## BEGIN Data supplied

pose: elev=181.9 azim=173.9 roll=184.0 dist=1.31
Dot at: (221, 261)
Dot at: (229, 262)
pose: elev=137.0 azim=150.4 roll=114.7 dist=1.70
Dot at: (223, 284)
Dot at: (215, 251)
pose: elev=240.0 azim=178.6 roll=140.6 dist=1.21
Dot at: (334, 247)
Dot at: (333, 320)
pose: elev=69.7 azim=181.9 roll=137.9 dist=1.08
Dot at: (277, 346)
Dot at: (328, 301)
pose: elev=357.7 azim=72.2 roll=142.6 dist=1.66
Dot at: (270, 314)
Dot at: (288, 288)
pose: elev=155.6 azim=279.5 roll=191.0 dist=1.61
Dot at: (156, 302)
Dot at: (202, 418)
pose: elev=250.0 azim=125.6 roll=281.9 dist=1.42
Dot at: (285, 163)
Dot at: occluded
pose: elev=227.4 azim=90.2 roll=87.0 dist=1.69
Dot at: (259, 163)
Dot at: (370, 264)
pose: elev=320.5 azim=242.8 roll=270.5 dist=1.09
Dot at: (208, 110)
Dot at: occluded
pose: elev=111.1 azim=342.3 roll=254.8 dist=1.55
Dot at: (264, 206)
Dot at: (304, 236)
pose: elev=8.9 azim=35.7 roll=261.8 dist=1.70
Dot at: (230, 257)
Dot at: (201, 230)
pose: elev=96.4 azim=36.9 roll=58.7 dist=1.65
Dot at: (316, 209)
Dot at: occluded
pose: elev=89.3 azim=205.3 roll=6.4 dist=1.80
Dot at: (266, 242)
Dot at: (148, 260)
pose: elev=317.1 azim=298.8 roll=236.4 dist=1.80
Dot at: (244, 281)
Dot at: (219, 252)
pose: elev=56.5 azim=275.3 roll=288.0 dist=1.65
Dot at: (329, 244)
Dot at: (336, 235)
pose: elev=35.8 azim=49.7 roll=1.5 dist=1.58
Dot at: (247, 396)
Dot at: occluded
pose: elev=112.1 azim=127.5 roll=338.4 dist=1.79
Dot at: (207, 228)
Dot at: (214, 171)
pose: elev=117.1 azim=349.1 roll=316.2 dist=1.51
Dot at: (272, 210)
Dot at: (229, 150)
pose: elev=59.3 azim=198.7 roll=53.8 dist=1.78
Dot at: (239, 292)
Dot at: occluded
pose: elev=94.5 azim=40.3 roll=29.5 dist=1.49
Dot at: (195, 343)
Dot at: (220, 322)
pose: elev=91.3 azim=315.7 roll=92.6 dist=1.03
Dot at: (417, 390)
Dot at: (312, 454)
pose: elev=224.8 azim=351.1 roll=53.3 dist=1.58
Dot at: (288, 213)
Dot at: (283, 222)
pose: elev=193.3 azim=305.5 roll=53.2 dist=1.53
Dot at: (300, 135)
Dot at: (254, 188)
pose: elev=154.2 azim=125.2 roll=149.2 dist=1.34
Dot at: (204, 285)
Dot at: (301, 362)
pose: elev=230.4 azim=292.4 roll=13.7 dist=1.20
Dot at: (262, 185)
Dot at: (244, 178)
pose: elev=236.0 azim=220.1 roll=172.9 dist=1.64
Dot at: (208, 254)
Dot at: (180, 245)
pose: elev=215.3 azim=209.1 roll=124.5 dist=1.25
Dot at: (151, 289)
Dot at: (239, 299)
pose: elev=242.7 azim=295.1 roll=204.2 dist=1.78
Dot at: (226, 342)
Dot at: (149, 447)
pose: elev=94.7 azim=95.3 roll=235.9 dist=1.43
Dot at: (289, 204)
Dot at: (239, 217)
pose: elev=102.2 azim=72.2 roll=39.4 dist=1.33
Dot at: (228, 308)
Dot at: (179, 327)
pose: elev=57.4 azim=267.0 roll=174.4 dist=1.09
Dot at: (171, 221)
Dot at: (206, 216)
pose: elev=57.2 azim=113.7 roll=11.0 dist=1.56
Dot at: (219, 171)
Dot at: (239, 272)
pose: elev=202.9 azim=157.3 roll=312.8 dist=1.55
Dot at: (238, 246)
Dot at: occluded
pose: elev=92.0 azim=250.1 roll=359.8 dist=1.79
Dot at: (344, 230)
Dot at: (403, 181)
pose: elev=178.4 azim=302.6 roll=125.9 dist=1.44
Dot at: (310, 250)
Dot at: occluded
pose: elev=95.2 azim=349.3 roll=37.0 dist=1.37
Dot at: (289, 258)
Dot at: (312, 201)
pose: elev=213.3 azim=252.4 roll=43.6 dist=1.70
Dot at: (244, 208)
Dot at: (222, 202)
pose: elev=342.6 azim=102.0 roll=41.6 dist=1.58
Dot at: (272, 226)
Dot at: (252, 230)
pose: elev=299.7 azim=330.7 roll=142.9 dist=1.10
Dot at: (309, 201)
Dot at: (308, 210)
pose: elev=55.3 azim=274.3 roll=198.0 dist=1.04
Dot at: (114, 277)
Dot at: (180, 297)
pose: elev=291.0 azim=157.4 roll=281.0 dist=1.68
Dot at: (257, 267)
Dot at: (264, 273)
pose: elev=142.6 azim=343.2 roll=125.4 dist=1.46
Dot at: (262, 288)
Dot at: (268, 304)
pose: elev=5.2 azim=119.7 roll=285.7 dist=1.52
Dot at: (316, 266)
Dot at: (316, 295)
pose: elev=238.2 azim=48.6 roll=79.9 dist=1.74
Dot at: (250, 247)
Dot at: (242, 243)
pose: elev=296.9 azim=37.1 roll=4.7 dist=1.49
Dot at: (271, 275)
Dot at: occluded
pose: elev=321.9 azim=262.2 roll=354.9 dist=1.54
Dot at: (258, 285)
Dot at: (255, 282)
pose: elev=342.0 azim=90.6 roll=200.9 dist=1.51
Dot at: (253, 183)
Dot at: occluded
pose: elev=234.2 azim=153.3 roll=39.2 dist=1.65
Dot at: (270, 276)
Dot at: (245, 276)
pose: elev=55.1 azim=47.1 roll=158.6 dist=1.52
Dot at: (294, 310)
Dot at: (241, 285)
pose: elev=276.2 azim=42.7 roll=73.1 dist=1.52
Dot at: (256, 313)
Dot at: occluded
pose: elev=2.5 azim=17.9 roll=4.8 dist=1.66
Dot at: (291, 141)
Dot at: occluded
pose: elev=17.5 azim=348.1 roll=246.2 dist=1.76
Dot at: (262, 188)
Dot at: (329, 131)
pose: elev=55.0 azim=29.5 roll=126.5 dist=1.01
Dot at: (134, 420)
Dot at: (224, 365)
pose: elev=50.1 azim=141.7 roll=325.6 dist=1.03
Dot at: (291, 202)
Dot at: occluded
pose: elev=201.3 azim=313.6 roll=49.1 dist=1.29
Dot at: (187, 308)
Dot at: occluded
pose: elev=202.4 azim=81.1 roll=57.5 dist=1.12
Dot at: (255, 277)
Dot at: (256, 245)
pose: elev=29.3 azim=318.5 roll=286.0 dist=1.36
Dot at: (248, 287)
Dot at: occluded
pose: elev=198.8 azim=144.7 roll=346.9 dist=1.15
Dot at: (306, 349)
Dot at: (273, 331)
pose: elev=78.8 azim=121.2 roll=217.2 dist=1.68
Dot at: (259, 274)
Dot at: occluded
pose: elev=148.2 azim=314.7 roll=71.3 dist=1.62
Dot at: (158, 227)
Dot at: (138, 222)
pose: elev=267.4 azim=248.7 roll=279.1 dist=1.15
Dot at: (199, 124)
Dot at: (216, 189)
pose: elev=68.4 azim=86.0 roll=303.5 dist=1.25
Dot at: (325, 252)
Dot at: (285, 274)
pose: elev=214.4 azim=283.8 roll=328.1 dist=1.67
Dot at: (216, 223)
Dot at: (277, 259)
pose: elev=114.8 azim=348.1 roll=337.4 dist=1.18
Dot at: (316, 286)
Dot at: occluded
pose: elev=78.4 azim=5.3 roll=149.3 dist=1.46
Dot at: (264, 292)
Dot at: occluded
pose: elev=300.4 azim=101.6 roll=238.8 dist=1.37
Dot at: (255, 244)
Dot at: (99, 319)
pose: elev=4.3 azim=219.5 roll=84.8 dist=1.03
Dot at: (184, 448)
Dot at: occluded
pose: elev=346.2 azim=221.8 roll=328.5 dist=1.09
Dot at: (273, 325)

## END Data supplied

■ **Written problem**
Render the material as a Markdown table with the columns Row and Entry line, starting at the line that has "pose: elev=8.9 azim=35.7 roll=261.8 dist=1.70" and stopping after the line that has "Dot at: (229, 150)". Number each line in the Row column and skip any blank lines.

■ **Final answer**
| Row | Entry line |
|---|---|
| 1 | pose: elev=8.9 azim=35.7 roll=261.8 dist=1.70 |
| 2 | Dot at: (230, 257) |
| 3 | Dot at: (201, 230) |
| 4 | pose: elev=96.4 azim=36.9 roll=58.7 dist=1.65 |
| 5 | Dot at: (316, 209) |
| 6 | Dot at: occluded |
| 7 | pose: elev=89.3 azim=205.3 roll=6.4 dist=1.80 |
| 8 | Dot at: (266, 242) |
| 9 | Dot at: (148, 260) |
| 10 | pose: elev=317.1 azim=298.8 roll=236.4 dist=1.80 |
| 11 | Dot at: (244, 281) |
| 12 | Dot at: (219, 252) |
| 13 | pose: elev=56.5 azim=275.3 roll=288.0 dist=1.65 |
| 14 | Dot at: (329, 244) |
| 15 | Dot at: (336, 235) |
| 16 | pose: elev=35.8 azim=49.7 roll=1.5 dist=1.58 |
| 17 | Dot at: (247, 396) |
| 18 | Dot at: occluded |
| 19 | pose: elev=112.1 azim=127.5 roll=338.4 dist=1.79 |
| 20 | Dot at: (207, 228) |
| 21 | Dot at: (214, 171) |
| 22 | pose: elev=117.1 azim=349.1 roll=316.2 dist=1.51 |
| 23 | Dot at: (272, 210) |
| 24 | Dot at: (229, 150) |